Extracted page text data
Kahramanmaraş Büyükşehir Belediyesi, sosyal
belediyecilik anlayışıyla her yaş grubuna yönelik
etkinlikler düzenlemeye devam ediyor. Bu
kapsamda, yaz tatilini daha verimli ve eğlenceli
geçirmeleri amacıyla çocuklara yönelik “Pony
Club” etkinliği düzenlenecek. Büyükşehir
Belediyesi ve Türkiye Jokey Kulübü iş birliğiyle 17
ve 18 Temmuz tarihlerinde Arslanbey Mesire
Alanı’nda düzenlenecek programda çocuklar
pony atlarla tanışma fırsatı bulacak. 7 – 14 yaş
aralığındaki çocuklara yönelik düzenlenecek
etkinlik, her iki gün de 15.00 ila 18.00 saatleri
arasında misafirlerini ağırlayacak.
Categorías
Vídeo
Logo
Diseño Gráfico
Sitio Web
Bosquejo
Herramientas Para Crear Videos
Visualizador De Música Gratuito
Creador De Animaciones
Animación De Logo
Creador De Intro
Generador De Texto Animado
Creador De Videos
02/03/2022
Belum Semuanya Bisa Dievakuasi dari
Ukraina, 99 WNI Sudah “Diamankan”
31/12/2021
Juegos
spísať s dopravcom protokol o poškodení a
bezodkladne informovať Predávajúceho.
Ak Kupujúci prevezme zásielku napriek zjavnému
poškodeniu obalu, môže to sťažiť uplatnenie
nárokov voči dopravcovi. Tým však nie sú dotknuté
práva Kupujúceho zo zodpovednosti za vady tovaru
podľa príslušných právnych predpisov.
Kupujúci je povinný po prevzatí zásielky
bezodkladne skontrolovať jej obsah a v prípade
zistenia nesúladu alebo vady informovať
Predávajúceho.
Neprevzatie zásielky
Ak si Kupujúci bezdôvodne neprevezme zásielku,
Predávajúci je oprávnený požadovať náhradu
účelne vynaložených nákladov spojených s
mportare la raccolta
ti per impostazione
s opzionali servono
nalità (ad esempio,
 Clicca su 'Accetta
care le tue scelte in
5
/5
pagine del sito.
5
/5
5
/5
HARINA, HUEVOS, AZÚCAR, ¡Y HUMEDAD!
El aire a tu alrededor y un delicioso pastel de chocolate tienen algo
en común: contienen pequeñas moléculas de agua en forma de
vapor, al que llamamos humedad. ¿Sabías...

- [REQUIRED WORK] Transcribe each record above exactly. Skip none.

- [ANSWER SPACE]
Kahramanmaraş Büyükşehir Belediyesi, sosyal
belediyecilik anlayışıyla her yaş grubuna yönelik
etkinlikler düzenlemeye devam ediyor. Bu
kapsamda, yaz tatilini daha verimli ve eğlenceli
geçirmeleri amacıyla çocuklara yönelik “Pony
Club” etkinliği düzenlenecek. Büyükşehir
Belediyesi ve Türkiye Jokey Kulübü iş birliğiyle 17
ve 18 Temmuz tarihlerinde Arslanbey Mesire
Alanı’nda düzenlenecek programda çocuklar
pony atlarla tanışma fırsatı bulacak. 7 – 14 yaş
aralığındaki çocuklara yönelik düzenlenecek
etkinlik, her iki gün de 15.00 ila 18.00 saatleri
arasında misafirlerini ağırlayacak.
Categorías
Vídeo
Logo
Diseño Gráfico
Sitio Web
Bosquejo
Herramientas Para Crear Videos
Visualizador De Música Gratuito
Creador De Animaciones
Animación De Logo
Creador De Intro
Generador De Texto Animado
Creador De Videos
02/03/2022
Belum Semuanya Bisa Dievakuasi dari
Ukraina, 99 WNI Sudah “Diamankan”
31/12/2021
Juegos
spísať s dopravcom protokol o poškodení a
bezodkladne informovať Predávajúceho.
Ak Kupujúci prevezme zásielku napriek zjavnému
poškodeniu obalu, môže to sťažiť uplatnenie
nárokov voči dopravcovi. Tým však nie sú dotknuté
práva Kupujúceho zo zodpovednosti za vady tovaru
podľa príslušných právnych predpisov.
Kupujúci je povinný po prevzatí zásielky
bezodkladne skontrolovať jej obsah a v prípade
zistenia nesúladu alebo vady informovať
Predávajúceho.
Neprevzatie zásielky
Ak si Kupujúci bezdôvodne neprevezme zásielku,
Predávajúci je oprávnený požadovať náhradu
účelne vynaložených nákladov spojených s
mportare la raccolta
ti per impostazione
s opzionali servono
nalità (ad esempio,
 Clicca su 'Accetta
care le tue scelte in
5
/5
pagine del sito.
5
/5
5
/5
HARINA, HUEVOS, AZÚCAR, ¡Y HUMEDAD!
El aire a tu alrededor y un delicioso pastel de chocolate tienen algo
en común: contienen pequeñas moléculas de agua en forma de
vapor, al que llamamos humedad. ¿Sabías...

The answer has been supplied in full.